Monday, 24 March 2014 15:08

Cognitive science in silico: Scientists develop brain simulation software for Human Brain Project Featured

Computer scientists and engineers led by Prof. Dr. Ing. Ulrich Rückert at Bielfeld University are currently working on models that use specialised computers to simulate aspects of the human nervous system as part of the EU project “Human Brain Project”.

According to a press release from 27 March 2014, the researchers’ focus is on associative memory models. This term describes the human ability to remember important things by associating them with an event. This makes the human memory different from computer storage, which catalogues data instead of associating them with one other.

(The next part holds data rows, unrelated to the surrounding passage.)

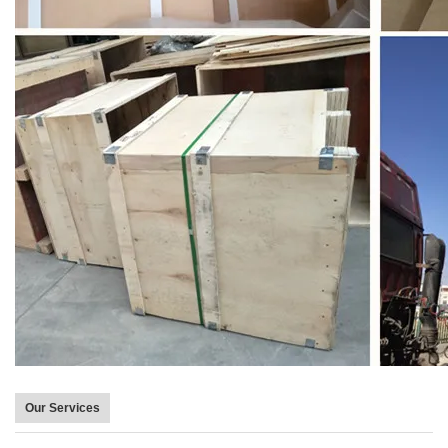
Our Services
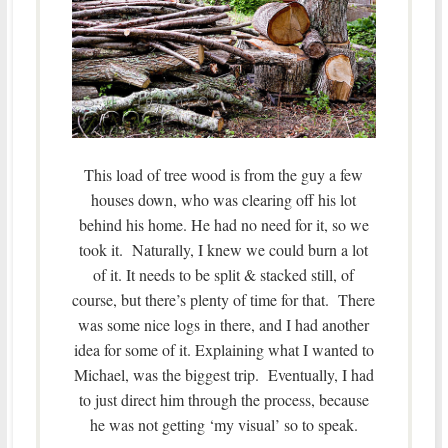
This load of tree wood is from the guy a few
houses down, who was clearing off his lot
behind his home. He had no need for it, so we
took it. Naturally, I knew we could burn a lot
of it. It needs to be split & stacked still, of
course, but there’s plenty of time for that. There
was some nice logs in there, and I had another
idea for some of it. Explaining what I wanted to
Michael, was the biggest trip. Eventually, I had
to just direct him through the process, because
he was not getting ‘my visual’ so to speak.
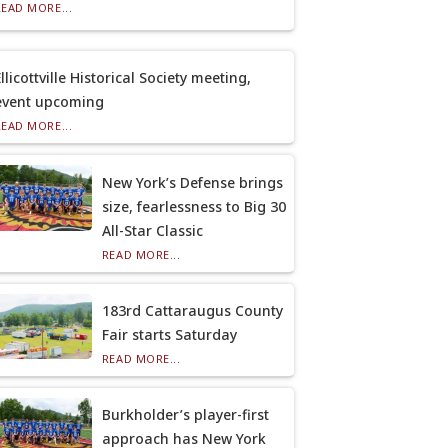
READ MORE...
llicottville Historical Society meeting,
event upcoming
READ MORE...
New York’s Defense brings
size, fearlessness to Big 30
All-Star Classic
READ MORE...
183rd Cattaraugus County
Fair starts Saturday
READ MORE...
Burkholder’s player-first
approach has New York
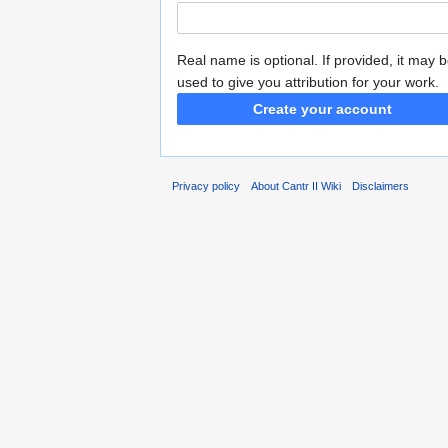
Real name is optional. If provided, it may 
used to give you attribution for your work.
Create your account
Privacy policy
About Cantr II Wiki
Disclaimers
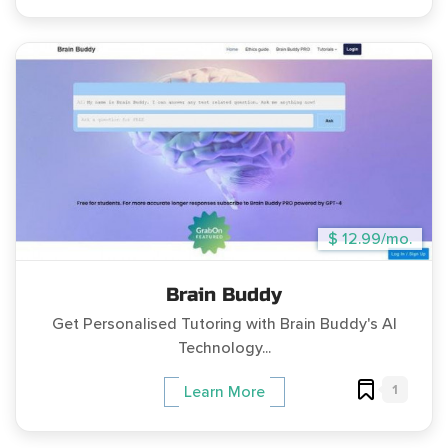
$ 12.99/mo.
Brain Buddy
Get Personalised Tutoring with Brain Buddy's AI
Technology...
1
Learn More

“Associative memory models play an important role in cognitive research,” says Professor Dr. Ing Ulrich Rückert. He is head of the research group “Cognitronics and Sensor Technology” in the Faculty of Technology at Bielefeld University, also part of the “Center of Excellence - Cognitive Interaction Technology” (CITEC) at Bielefeld University. In the field of cognitive science non-human primates are traditionally used. Within the EU project, Rückert’s research group is responsible for investigating the architecture of neural associative memory based on the concept of “spiking neural networks”. The model picks up on the observation that one neuron excites another nerve cell by firing off a weak impulse toward it. Scientists call such impulses “spikes”. It is the spikes that ensure that information can be processed in the brain.